TEXT PROVIDED START

There are important exceptions and rules in Section 314(a) that must be observed. The act is considered only as a channel that helps in establishing leads during investigations. Therefore, the privileges and provisions of the provided in Section 314(a) cannot be used as a substitute or in place of any legal process including subpoena. The restriction means that the financial institutions have some powers over the positive matches that have been obtained from the search. It is required that the interested law enforcement agency should provide and meet the legal standards and comply with them. The agency must prove that it has the right or appropriate investigative tools that it will use to not only obtain the required information but also act on them to further their investigation.

FinCEN has also made efforts to ensure that the requests made through Section 314(a) are utilized appropriately. The first step requires the law enforcement agencies to express assurance that the requested being submitted has been thoroughly scrutinized at the agency level. It is also a requirement that the issue being investigated meets or satisfies the standards laid out by FinCEN on how to formally process Section 314(a) request. Finally, all the requesters are required to submit a certifying form, which shows that the investigation being carried out is based on credible and reliable evidence. These efforts put in place by FinCEN do not only act as constraints but also as extra security and privacy measures. They ensure that the partnership between law enforcement agencies and financial institutions is not misused but used only when it is inevitably needed. For example, the intervention of the Section 314(a) request is very significant in cases where the national security is under threat thus making it a priority to avert the impeding danger posed by terrorism. Therefore, it means that the request is a high profile channel of dealing with insecurities resulting from terrorism hence it is considered as a source of safety for individual citizens and even the financial institutions. Maximum cooperation is important when a request is made in cases where defining investigations about terrorism and related acts are underway.

TEXT PROVIDED END

▶ _ASSIGNED TASK 1_:
Can you echo the part of the Section 314(a) text that begins at the words "There are important" and stops after "further their investigation."?
▶ _ASSIGNED TASK 2_:
Using the Section 314(a) text, answer these:
(a) Section 314(a) cannot be used as a substitute for what?
(b) What must all requesters submit, and what does it show?
(c) In what cases is a Section 314(a) request called very significant?
▶ _ASSIGNED TASK 3_:
Could you write the next part of the Section 314(a) text, picking up after its final sentence?

SOURCE INFORMATION START

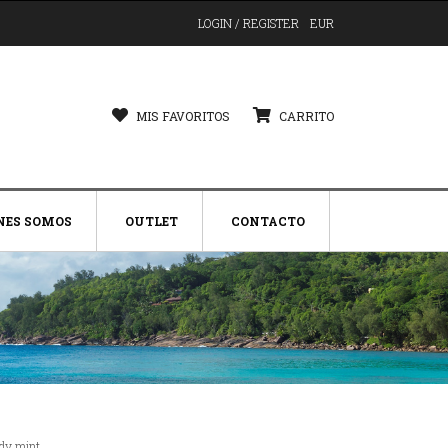
LOGIN / REGISTER
EUR
MIS FAVORITOS
CARRITO
NES SOMOS
OUTLET
CONTACTO
dy mint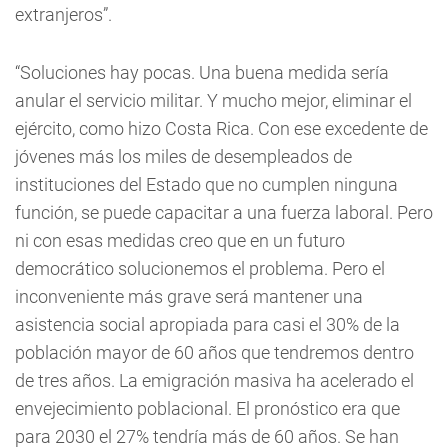
extranjeros”.
“Soluciones hay pocas. Una buena medida sería
anular el servicio militar. Y mucho mejor, eliminar el
ejército, como hizo Costa Rica. Con ese excedente de
jóvenes más los miles de desempleados de
instituciones del Estado que no cumplen ninguna
función, se puede capacitar a una fuerza laboral. Pero
ni con esas medidas creo que en un futuro
democrático solucionemos el problema. Pero el
inconveniente más grave será mantener una
asistencia social apropiada para casi el 30% de la
población mayor de 60 años que tendremos dentro
de tres años. La emigración masiva ha acelerado el
envejecimiento poblacional. El pronóstico era que
para 2030 el 27% tendría más de 60 años. Se han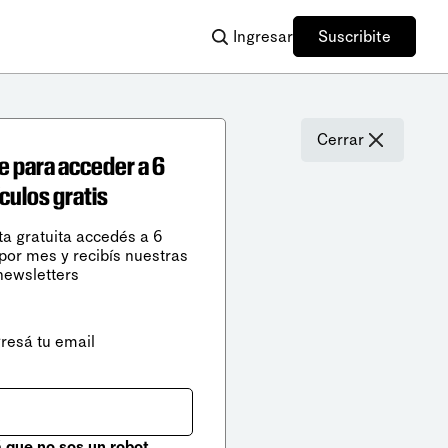
Ingresar
Suscribite
Cerrar
e para acceder a 6
ículos gratis
ta gratuita accedés a 6
 por mes y recibís nuestras
newsletters
gresá tu email
que no sos un robot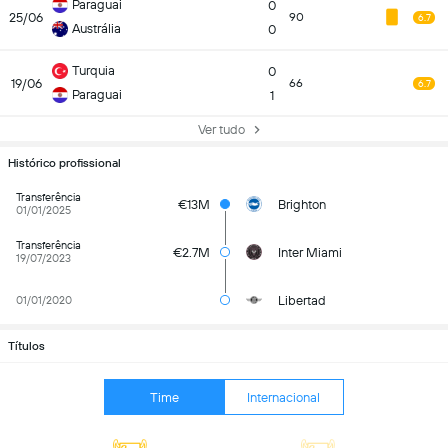
Paraguai
0
25/06
90
6.7
Austrália
0
Turquia
0
19/06
66
6.7
Paraguai
1
Ver tudo
Histórico profissional
Transferência
€13M
Brighton
01/01/2025
Transferência
€2.7M
Inter Miami
19/07/2023
Libertad
01/01/2020
Títulos
Time
Internacional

SOURCE INFORMATION END

▶ _ANSWER AREA 1_:
There are important exceptions and rules in Section 314(a) that must be observed. The act is considered only as a channel that helps in establishing leads during investigations. Therefore, the privileges and provisions of the provided in Section 314(a) cannot be used as a substitute or in place of any legal process including subpoena. The restriction means that the financial institutions have some powers over the positive matches that have been obtained from the search. It is required that the interested law enforcement agency should provide and meet the legal standards and comply with them. The agency must prove that it has the right or appropriate investigative tools that it will use to not only obtain the required information but also act on them to further their investigation.

▶ _ANSWER AREA 2_:
(a) Any legal process, including a subpoena.
(b) A certifying form, which shows that the investigation is based on credible and reliable evidence.
(c) Cases where national security is under threat.

▶ _ANSWER AREA 3_:
Criteria for determining the method of lodging requests related to money laundering is available. The criteria are important because money laundering involves various underlying crimes.  One of the criterion used in this case is determining the significance of the presented case of money laundering. The criterion must be fulfilled before a request is submitted to FinCEN through 314(a). An evidence of fulfillment of the criterion is done through a presentation of a documentation to FinCEN. The documentation shows the size and the impact that the case is likely to have. Determining these features of the case is important because it assists FinCEN to ascertain the seriousness of the case and the criminal activities that may be underlying therein.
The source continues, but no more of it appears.